The bill also requires DOT's inspector general to study and report to Congress whether the number and experience level of safety inspectors assigned to regional airlines is on par with that of commercial airlines.
As a consumer help, the bill requires that the first page of an Internet Web site that sells airline tickets disclose the air carrier that operates each segment of the flight. It also directs a National Academy of Sciences study on pilot commuting and fatigue.
"The Buffalo crash and the subsequent Aviation Subcommittee hearing revealed some troubling questions in terms of training, development and the working environment of pilots - particularly at regional airlines," said Petri.
"Our bill is a comprehensive effort to consolidate what we know industry-wide about aviation safety to improve safety performance going forward," said Costello. "The more we looked at these issues, the more it became apparent that information about pilot training and safety programs is not readily available."

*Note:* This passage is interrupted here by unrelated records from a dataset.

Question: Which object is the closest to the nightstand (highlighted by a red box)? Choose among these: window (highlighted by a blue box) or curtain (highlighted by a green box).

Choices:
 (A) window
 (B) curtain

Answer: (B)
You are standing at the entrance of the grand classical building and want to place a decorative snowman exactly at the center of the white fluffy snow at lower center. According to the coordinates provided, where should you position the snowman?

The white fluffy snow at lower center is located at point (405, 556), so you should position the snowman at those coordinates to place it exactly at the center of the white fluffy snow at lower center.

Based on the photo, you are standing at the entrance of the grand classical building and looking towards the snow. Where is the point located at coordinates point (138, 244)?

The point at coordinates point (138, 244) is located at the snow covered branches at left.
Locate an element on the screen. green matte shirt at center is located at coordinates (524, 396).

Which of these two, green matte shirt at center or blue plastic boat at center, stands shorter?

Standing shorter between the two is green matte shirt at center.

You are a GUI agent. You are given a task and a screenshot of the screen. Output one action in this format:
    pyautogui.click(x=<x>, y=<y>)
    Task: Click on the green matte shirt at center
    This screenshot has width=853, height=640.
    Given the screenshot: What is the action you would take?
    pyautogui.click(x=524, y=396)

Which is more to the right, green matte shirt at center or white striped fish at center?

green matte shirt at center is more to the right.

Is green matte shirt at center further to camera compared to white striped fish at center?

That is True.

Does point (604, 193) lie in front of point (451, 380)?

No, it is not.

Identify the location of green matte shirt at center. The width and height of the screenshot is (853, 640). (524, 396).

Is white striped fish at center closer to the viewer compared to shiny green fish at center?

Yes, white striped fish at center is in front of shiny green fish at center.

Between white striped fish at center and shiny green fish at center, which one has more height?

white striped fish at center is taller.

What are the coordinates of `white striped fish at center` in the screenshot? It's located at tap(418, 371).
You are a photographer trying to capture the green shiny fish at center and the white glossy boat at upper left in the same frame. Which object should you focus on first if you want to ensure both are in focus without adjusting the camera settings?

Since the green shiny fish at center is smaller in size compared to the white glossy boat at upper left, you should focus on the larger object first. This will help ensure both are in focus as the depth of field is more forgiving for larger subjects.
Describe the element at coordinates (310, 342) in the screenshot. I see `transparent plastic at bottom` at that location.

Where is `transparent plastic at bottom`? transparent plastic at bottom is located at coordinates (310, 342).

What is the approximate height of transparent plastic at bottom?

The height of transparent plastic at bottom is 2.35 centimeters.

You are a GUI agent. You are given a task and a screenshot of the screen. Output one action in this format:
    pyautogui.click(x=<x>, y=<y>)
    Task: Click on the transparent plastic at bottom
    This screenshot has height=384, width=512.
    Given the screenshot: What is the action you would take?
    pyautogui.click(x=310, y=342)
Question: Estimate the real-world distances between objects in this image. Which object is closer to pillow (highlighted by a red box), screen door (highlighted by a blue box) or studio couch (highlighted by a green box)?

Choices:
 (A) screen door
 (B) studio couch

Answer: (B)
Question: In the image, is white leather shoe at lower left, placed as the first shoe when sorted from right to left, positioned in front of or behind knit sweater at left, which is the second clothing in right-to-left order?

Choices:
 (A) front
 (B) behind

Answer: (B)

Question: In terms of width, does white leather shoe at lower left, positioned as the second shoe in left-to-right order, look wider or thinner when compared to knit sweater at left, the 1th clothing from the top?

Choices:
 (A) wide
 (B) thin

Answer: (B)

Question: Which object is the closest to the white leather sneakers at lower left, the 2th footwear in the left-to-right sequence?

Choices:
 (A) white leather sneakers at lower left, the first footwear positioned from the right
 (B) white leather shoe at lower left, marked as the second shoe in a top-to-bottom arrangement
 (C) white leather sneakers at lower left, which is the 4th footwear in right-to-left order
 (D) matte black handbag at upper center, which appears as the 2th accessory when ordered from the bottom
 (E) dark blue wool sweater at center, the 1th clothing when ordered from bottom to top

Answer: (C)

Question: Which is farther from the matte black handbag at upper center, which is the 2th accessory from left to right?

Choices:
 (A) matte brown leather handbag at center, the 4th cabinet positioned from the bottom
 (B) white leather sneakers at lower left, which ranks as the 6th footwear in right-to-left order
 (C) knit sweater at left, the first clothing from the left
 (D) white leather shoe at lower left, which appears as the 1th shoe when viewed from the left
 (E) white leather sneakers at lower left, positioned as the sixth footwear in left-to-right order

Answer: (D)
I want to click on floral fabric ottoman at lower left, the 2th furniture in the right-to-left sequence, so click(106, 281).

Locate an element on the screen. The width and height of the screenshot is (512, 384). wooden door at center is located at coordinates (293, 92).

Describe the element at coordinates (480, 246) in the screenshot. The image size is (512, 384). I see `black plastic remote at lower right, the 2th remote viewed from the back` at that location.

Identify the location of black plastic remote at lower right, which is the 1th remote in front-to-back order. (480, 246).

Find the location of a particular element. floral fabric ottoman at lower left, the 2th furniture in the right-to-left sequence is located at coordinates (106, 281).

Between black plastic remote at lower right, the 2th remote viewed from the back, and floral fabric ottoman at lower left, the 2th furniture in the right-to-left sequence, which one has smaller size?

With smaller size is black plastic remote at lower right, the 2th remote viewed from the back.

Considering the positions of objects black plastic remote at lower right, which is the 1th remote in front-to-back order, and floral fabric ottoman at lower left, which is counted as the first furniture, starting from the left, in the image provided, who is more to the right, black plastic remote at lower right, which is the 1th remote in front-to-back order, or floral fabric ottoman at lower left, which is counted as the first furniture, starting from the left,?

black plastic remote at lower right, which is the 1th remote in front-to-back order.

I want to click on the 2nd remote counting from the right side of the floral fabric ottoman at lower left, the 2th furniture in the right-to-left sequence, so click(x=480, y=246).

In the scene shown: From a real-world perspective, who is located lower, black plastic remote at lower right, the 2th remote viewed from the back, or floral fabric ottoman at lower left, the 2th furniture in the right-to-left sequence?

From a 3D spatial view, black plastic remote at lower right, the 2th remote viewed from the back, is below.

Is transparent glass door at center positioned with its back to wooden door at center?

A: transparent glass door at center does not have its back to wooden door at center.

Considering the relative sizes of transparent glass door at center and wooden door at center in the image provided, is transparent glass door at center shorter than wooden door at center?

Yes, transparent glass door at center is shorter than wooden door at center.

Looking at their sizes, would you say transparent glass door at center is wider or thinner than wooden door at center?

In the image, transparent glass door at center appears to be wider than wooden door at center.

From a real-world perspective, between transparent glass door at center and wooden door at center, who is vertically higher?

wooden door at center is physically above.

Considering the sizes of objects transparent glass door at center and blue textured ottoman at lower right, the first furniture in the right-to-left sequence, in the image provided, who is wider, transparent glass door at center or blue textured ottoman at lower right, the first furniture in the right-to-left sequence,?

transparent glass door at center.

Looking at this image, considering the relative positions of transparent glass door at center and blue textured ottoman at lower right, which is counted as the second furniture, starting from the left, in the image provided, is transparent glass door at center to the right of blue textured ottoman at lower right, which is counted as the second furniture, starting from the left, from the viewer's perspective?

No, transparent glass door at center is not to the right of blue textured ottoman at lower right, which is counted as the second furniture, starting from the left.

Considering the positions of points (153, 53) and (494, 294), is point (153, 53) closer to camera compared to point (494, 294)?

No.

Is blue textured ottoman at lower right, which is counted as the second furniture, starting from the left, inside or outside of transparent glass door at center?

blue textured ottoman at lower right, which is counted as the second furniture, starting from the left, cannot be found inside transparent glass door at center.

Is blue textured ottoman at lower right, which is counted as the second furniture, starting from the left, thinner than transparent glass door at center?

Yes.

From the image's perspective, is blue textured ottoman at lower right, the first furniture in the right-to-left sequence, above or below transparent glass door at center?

The House joins the Senate in offering bills, including that of U.S. Sen. Amy Klobuchar, DFL-Minn. A Senate Commerce Committee panel held hearings in June.
"Many Minnesotans rely on regional jets to connect them to each other and to the world," Klobuchar said then. "And these passengers should be as safe on a regional carrier going from Minneapolis to Bemidji or to Duluth as they would be on a Boeing 767 flying from Los Angeles to New York."
At the Senate hearing, a number of safety issues were raised, including poor FAA oversight, pilot fatigue, inadequate pilot training, low pilot compensation and non-essential talk between pilots during takeoffs and landings, Klobuchar said.
Klobuchar called on the Senate to pass the Aviation Inspection Safety Act, which she authored with Sen. Olympia Snowe, R-Maine, to toughen airline safety rules.